In short, a business associate is any vendor or partner that handles PHI for a covered entity. With a clear business associate agreement, disciplined safeguards, and timely reporting, you can meet HIPAA compliance expectations, reduce risk, and build trust with your healthcare clients.

FAQs.

What is a business associate in healthcare?

A business associate is a vendor or partner that creates, receives, maintains, or transmits protected health information for a covered entity. Examples include billing companies, EHR vendors, cloud providers, and consultants who need PHI to perform contracted services.

How does a business associate agreement work?

A business associate agreement defines how PHI may be used and disclosed, mandates safeguards, and sets duties like breach notification, subcontractor controls, and data return or destruction. It aligns the vendor’s practices with HIPAA compliance and makes obligations enforceable.

Who is excluded from being a business associate?

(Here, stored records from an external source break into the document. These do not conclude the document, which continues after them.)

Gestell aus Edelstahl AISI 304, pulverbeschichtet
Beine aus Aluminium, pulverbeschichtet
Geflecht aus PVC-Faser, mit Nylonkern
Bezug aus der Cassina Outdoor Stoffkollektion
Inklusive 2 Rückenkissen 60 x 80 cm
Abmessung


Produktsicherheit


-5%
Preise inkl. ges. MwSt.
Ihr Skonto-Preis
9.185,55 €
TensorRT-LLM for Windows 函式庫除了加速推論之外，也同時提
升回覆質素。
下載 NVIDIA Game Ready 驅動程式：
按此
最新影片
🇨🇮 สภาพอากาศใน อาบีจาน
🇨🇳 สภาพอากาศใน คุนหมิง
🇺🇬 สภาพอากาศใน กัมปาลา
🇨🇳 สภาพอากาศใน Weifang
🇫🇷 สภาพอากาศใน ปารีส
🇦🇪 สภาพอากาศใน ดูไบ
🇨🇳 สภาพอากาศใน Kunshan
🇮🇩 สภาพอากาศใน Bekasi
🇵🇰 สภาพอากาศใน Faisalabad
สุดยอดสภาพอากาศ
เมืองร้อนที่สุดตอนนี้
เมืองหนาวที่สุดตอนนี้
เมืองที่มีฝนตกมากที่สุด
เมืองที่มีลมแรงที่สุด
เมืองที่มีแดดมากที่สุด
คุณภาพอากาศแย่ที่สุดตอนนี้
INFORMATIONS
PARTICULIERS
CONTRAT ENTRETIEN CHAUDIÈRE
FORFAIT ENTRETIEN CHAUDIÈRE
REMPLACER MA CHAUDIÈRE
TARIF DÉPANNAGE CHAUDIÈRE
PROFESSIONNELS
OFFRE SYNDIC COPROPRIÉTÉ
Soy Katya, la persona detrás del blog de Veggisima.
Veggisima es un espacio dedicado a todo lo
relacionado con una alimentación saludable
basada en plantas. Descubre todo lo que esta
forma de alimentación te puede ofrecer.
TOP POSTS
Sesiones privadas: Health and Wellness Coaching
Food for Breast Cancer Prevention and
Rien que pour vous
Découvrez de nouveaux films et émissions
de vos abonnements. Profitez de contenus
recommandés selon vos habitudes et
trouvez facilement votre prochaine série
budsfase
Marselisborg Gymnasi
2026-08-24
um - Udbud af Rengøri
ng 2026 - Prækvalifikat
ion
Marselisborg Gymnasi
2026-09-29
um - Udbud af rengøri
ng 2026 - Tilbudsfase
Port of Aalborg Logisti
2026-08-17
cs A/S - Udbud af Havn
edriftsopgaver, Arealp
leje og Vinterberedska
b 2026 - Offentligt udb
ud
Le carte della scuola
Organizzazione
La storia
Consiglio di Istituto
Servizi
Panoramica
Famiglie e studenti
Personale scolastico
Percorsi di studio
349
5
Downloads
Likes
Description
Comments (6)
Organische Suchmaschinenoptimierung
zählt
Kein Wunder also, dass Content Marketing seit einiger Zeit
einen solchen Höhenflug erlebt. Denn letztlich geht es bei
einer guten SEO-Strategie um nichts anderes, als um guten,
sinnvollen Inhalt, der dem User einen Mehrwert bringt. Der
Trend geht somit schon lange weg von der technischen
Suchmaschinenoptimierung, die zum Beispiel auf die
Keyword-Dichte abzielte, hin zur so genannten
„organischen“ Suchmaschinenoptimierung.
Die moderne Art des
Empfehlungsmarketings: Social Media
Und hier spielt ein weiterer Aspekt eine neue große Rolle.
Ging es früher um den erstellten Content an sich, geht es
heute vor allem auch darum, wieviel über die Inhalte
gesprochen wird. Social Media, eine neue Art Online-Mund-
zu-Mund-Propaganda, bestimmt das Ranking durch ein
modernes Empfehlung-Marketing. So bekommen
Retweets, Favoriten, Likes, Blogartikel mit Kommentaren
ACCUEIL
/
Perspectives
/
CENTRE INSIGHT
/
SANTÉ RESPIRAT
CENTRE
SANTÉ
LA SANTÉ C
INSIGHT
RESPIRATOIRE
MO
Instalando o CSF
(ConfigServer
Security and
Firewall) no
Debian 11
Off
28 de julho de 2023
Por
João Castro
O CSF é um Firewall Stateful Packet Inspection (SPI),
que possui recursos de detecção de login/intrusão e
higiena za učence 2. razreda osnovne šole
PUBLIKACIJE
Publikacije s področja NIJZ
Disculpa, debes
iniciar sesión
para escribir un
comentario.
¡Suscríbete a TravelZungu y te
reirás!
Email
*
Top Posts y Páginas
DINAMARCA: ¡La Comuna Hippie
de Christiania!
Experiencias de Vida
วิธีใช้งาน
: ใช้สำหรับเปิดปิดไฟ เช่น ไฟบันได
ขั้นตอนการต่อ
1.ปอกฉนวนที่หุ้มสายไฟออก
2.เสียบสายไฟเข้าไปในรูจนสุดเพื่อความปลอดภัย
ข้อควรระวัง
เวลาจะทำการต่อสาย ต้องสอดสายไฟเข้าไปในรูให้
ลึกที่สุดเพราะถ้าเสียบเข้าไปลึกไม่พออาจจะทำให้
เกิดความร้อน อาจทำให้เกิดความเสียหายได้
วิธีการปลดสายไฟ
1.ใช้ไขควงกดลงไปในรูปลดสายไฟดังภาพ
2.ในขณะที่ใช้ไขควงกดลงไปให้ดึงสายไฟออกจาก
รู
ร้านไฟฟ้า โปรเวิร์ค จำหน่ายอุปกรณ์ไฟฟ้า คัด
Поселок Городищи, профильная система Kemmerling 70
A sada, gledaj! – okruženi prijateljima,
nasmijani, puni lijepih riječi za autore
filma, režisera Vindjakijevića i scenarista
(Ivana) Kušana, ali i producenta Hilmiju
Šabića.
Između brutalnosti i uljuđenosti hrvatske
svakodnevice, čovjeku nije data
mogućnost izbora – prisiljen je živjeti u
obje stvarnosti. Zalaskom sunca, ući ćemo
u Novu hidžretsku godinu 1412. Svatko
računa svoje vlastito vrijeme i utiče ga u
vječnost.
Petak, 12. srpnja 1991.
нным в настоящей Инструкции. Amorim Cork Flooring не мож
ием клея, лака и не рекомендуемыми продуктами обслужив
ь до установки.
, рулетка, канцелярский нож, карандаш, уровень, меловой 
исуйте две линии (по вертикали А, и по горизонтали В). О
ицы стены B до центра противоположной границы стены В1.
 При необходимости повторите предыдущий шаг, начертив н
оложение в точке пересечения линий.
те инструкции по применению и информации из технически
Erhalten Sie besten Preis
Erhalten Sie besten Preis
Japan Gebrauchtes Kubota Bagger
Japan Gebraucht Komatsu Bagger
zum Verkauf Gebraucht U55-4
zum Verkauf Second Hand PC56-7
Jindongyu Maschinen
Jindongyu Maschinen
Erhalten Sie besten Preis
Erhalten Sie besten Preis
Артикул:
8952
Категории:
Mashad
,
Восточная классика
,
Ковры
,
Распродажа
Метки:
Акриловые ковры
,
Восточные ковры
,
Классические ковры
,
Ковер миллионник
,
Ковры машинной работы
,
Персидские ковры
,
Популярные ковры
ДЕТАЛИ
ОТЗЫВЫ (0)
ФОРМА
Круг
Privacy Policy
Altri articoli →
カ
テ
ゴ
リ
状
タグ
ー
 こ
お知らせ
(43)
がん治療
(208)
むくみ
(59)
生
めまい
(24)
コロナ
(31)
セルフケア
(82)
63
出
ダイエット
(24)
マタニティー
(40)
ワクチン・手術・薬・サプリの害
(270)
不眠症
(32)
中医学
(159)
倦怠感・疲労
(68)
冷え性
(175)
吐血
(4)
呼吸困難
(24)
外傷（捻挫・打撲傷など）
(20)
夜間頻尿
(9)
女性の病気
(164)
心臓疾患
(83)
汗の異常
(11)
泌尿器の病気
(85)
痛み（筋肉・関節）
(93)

Workforce members of a covered entity, conduits that only transmit data without routine access, providers sharing PHI for treatment, recipients of de‑identified data, and banks processing standard payments are not business associates. These activities do not create a BAA requirement.

What responsibilities do business associates have under HIPAA?

Business associates must implement safeguards, follow the minimum necessary standard, report incidents and breaches promptly, support access/amendment and accounting of disclosures, flow down requirements to subcontractors, maintain documentation, and cooperate with audits—core pillars of HIPAA compliance.